Note: When the user ends the query, the data engine stops executing the stream graph and does the set-up in reverse.

net_input_bytes

bigint

In bytes, the overall input into the whole graph.

net_input_rows

bigint

In rows, the overall input into the whole graph.

net_input_rate

double

Data input flow to the stream graph in bytes read since opened.

net_input_row_rate

double

Data input flow to the stream graph in rows read since opened.

net_output_bytes

bigint

In bytes, the overall output from the whole graph.

net_output_rows

bigint

In rows, the overall output from the whole graph.

net_output_rate

double

Data output flow from the stream graph in bytes written since opened.

net_output_row_rate

double

Data output flow from the stream graph in rows written since opened.

when_opened

timestamp

System time when stream graph was opened.

when_started

timestamp

System time of first execution of stream graph.

when_finished

timestamp

System time of latest execution of stream graph.

when_closed

timestamp

System time when stream graph was closed.

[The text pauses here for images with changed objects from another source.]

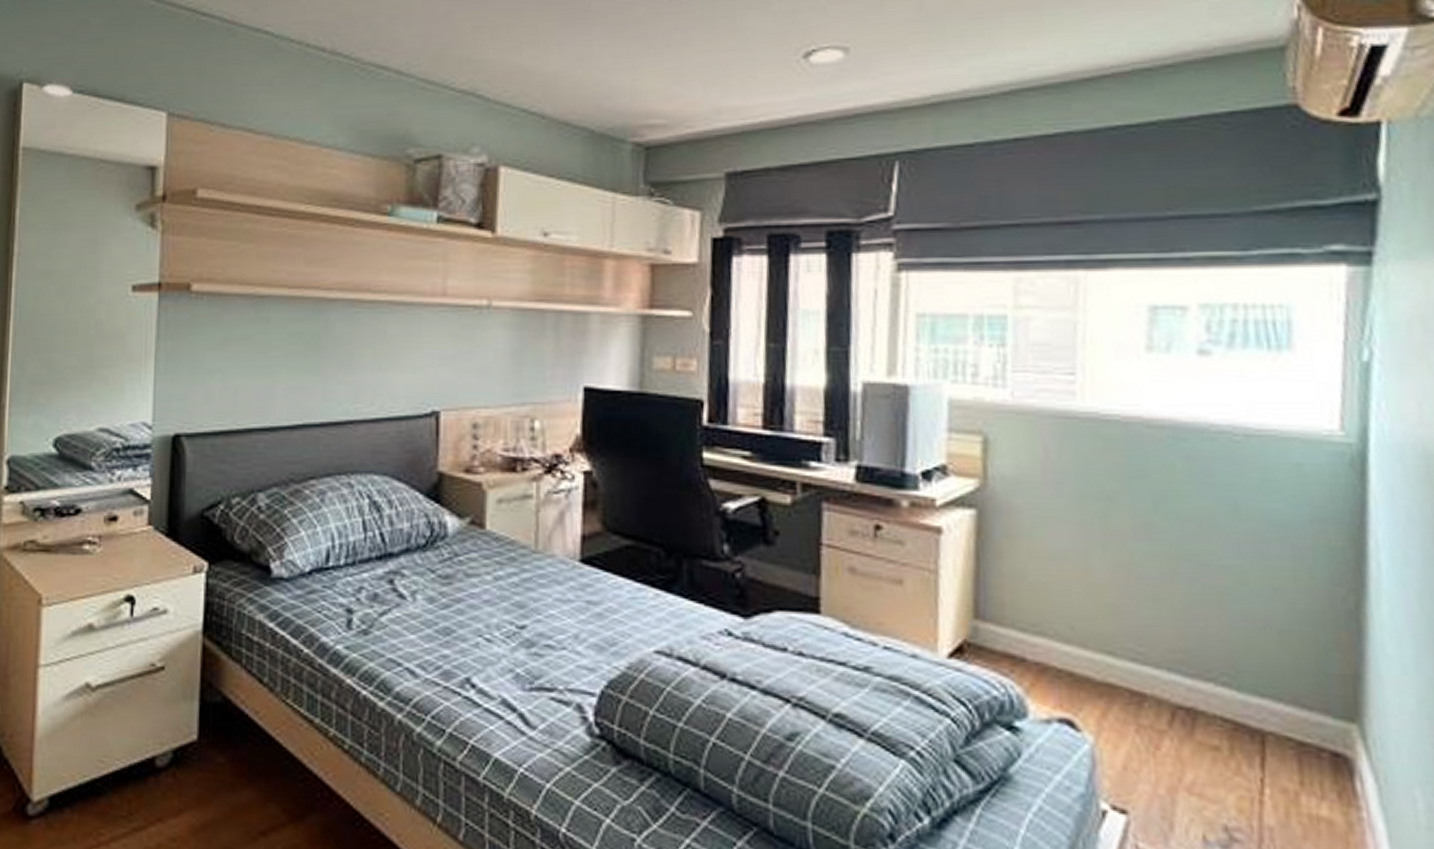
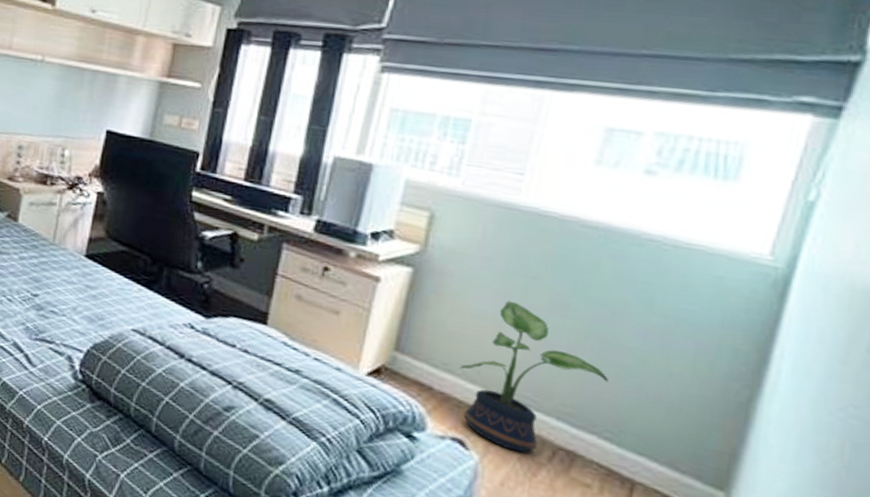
potted plant: none [1051,531,1212,722] -> present [460,300,608,453]

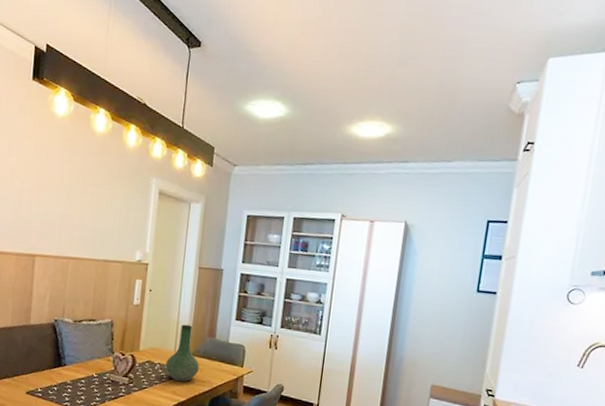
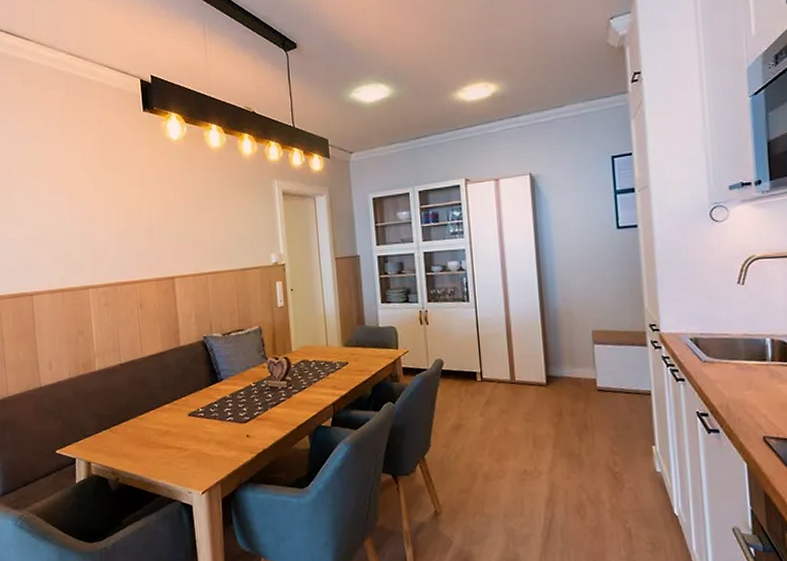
vase: present [165,324,199,382] -> none [320,316,355,375]

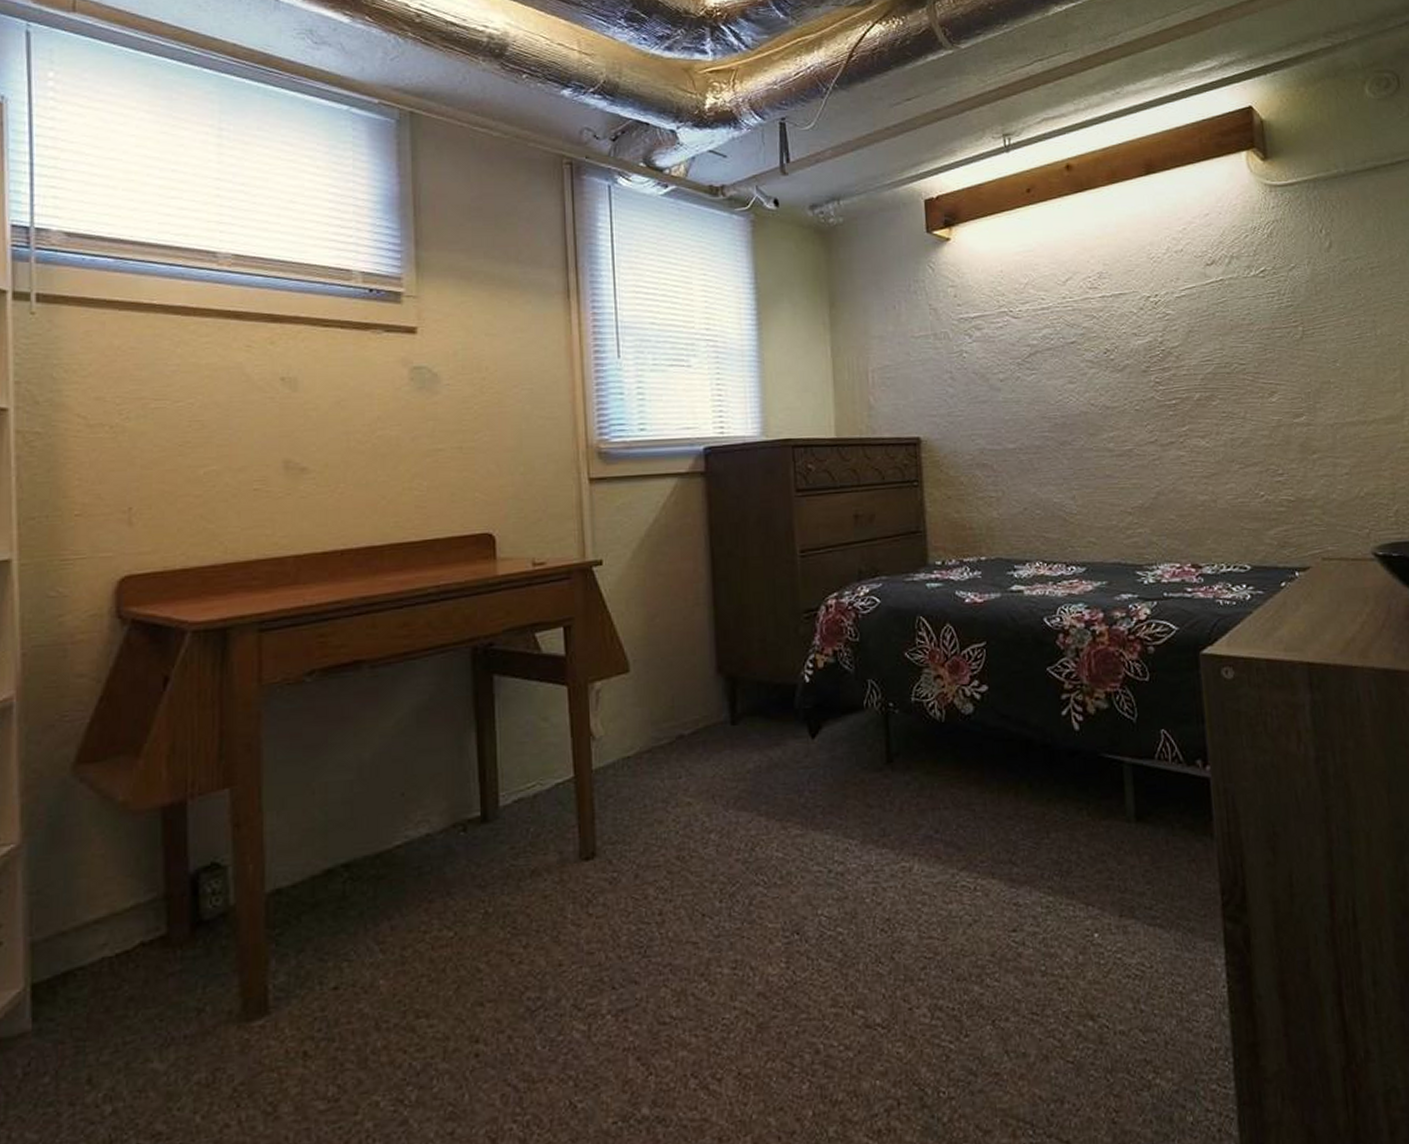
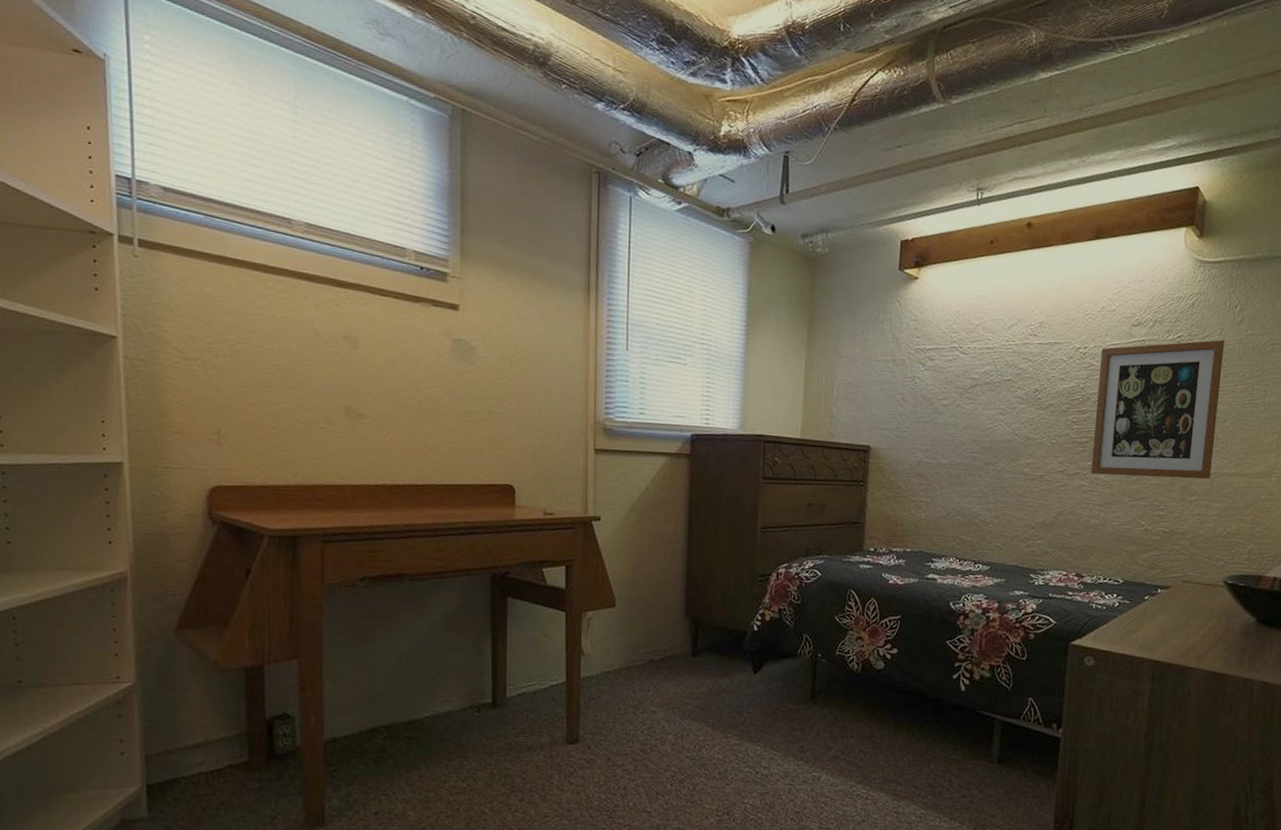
wall art: none [1175,269,1331,441] -> present [1091,339,1224,479]

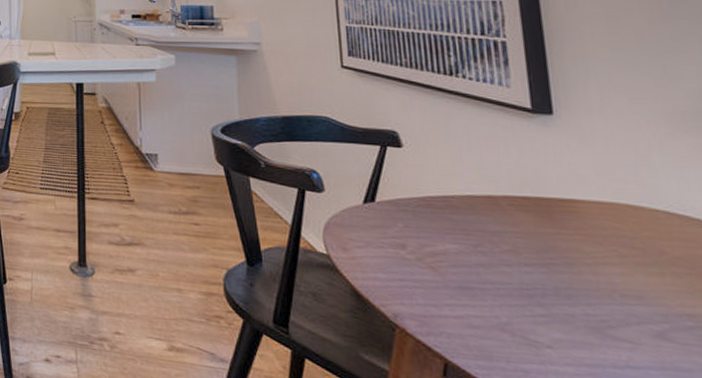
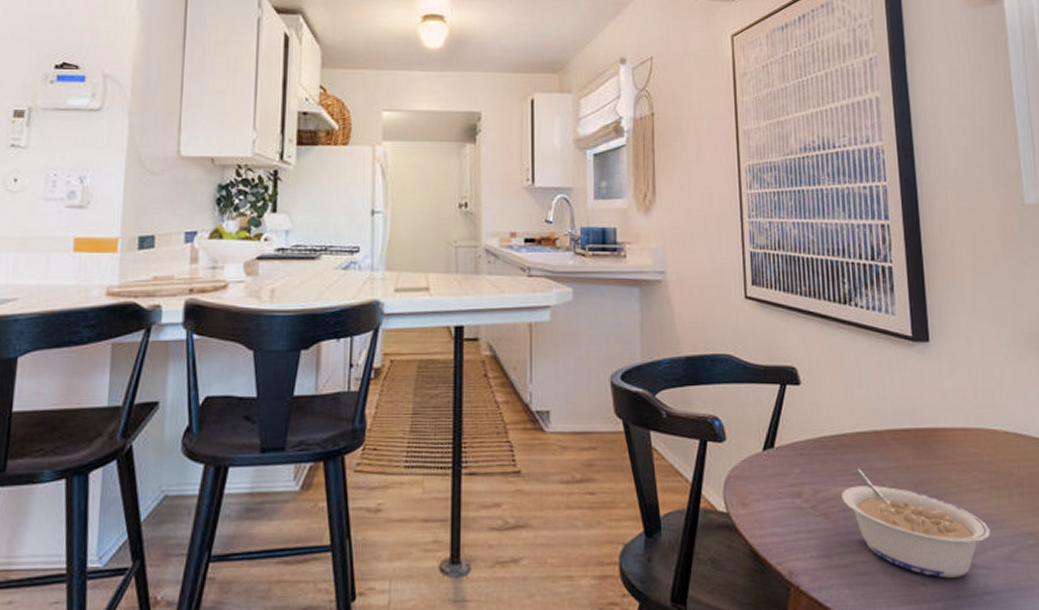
legume: none [450,227,636,347] -> present [841,467,991,578]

Stream Node Virtual Table Column Types and Definitions

Column name

Type

Definition

measured_at

timestamp not null

Time of query snapshot.

node_id

varchar(8) not null

Node identifier, such as 4.6 for the 6th node in 4th stream graph

graph_id

int not null

graph identifier (fk to stream_graphs table)

num_inputs

int not null

Count of input neighbors.

input_nodes

varchar(64) not null

node_id numerical identifier of input neighbors.

num_outputs

int not null

Count of output neighbors.

output_nodes

varchar(64) not null

node_id numerical identifier of output neighbors.

sched_state

char(2)

State of node in scheduler. Either C(losed), E(ended), R* (running), R(unnable), or B (blocked).

last_exec_result

char(3)

Latest code returned by ExecStream::execute() eg UND(erflow), OVR(overflow)

num_busy_neighbors

int

When positive, indicates that this node is blocked because some neighboring nodes are busy.

input_rowtime_clock

timestamp

Rowtime of the latest input row read by this node.

output_rowtime_clock

timestamp

Rowtime of the latest output row written by this node.

execution_count

bigint

Number of times this node has been executed by the scheduler.

started_at

timestamp

System time of first execution.

latest_at

timestamp

System time of latest execution.

net_execution_time

double

Total time node has executed in seconds.

net_schedule_time

double

Total overhead scheduling for operator in seconds.

net_input_bytes

bigint

Data input flow to the node in bytes read since opened.

net_input_rows

bigint

Data input flow to the node in rows read since opened.

net_input_rate

double

Data input flow to the node in bytes/sec since opened.

net_input_row_rate

double

Data input flow to the node in rows/sec since opened.

net_output_bytes

bigint

Data output flow from the node in bytes written since opened.

net_output_rows

bigint

Data output flow from the node in rows written since opened.

net_output_rate

double

Data output flow from the node in bytes/sec since opened.

net_output_row_rate

double

Data output flow from the node in rows/sec since opened.